Lang’s gruff, savvy American book editor (James Belushi in Harvey Weinstein-mode) recruits a new ghost writer to take over the project. He’s eager, unsuspecting, grateful for the new job and suspiciously fat advance bonus. He’s played by Ewan McGregor in the style of a noir hero, appealing, but fatally curious. The “Ghost” as he’s called (we’re never told his real name) is whisked off to Lang’s Martha’s Vineyard hideout, where he meets Lang, his capable, saucy personal secretary and mistress, Amelia (Kim Cattrall), and his brainy and acerbic wife, Ruth (Olivia Williams).
There’s a chilly tension between wife, mistress, and husband, though you’ll discover later, for reasons that are not quite obvious. But no sooner than the Ghost arrives, Lang is being indicted by the International Criminal Court for War Crimes. It seems, that to successfully win the war on terror, Lang once ordered the illegal capture, torture, and imprisonment of a few Pakistani British-nationals. One of Lang’s disgruntled former colleagues in the party, Rycart (Robert Pugh), is the whistleblower. Meanwhile, the book editor is demanding that the manuscript for Lang’s 700 page memoirs is revised in finished in two weeks, to cash in on the notoriety of Lang’s impending arrest. In the process of writing, and of living in the same room as the deceased ghost writer, the Ghost stumbles onto a stash of hidden photographs from Lang’s halcyon university years at Cambridge that unlocks a shady conspiracy in Anglo-American relations.
The Ghost Writer has already grossed around $870K this weekend. It’s an entertaining, smart thriller, with an attractive cast of cerebral actors, and sharp dialogue (the masterful script is by Polanski and by Robert Harris, who adapted this from his own novel, The Ghost). About a fourth of the film, towards the middle, is a little sluggish in terms of pacing, and Polanski, like Hitchcock, is playing you, the audience, like a piano. He gets you apprehensive about little things, like a password-encrypted file cabinet, and a flash drive with secret, valuable information, just for mere fun of startling you. The film, however, gets a terrific jolt of energy during a scene where the Ghost follows a set of automated voice directions from the dead ghost writer’s car, leading him to meet an important source.

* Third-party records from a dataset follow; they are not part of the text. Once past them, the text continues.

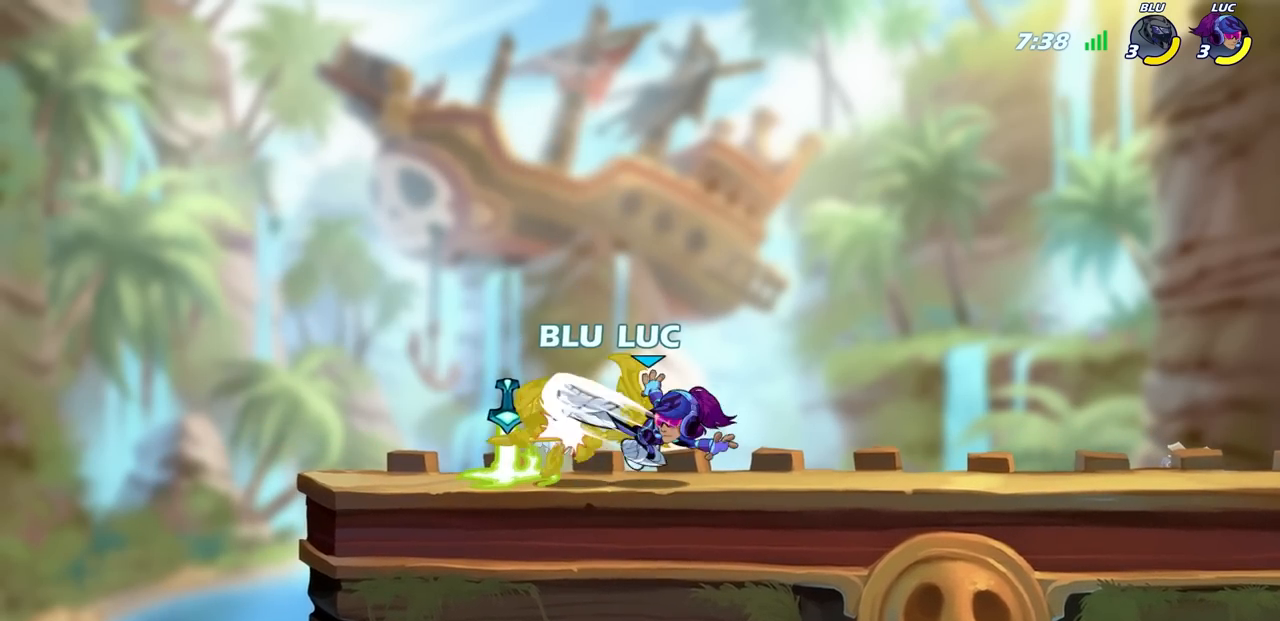
{"buttons": [], "left_stick": "center", "right_stick": "center", "events": []}
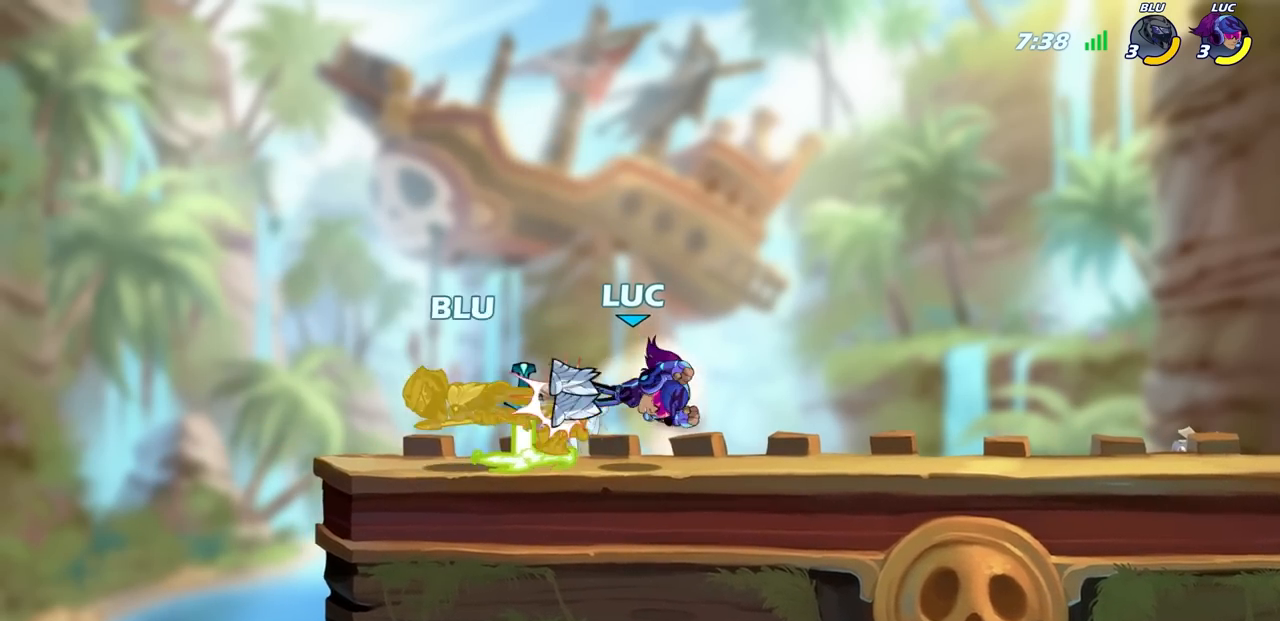
{"buttons": ["R2"], "left_stick": "left", "right_stick": "center", "events": [[467, "left_stick", "left"], [500, "R2", "down"]]}
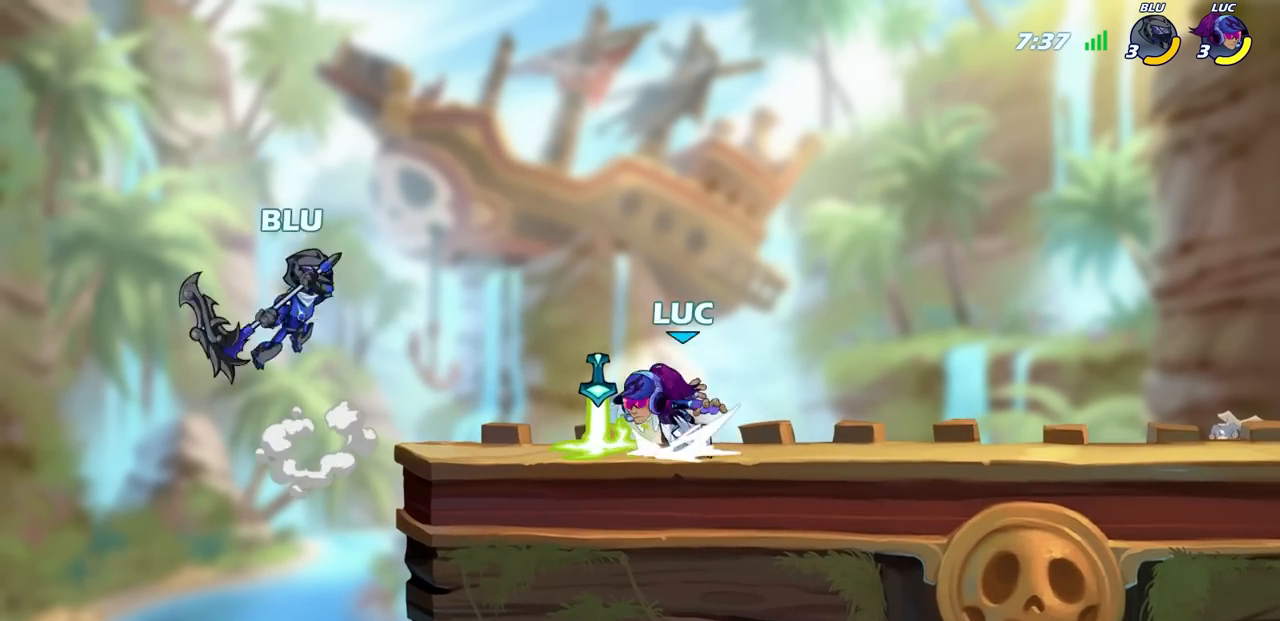
{"buttons": [], "left_stick": "center", "right_stick": "center", "events": [[33, "CIRCLE", "down"], [50, "left_stick", "center"], [100, "CIRCLE", "up"], [100, "R2", "up"]]}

From here, the movie is a masterpiece of pacing and finesse. And of course, there’s the remarkable ending, one that involves a note being passed from hand-to-hand in a large crowd, that’s simply breathtaking. At the very end, you sense echoes of Chinatown, and wonder what Polanski, now in custody - under house arrest in Switzerland (a situation not altogether different from Lang’s) - is saying about the greater forces of government and the Establishment. This film is the quiet whimper to Chinatown‘s agonized cry of outrage, and it’s brilliant. You’ll be sorry if you miss it.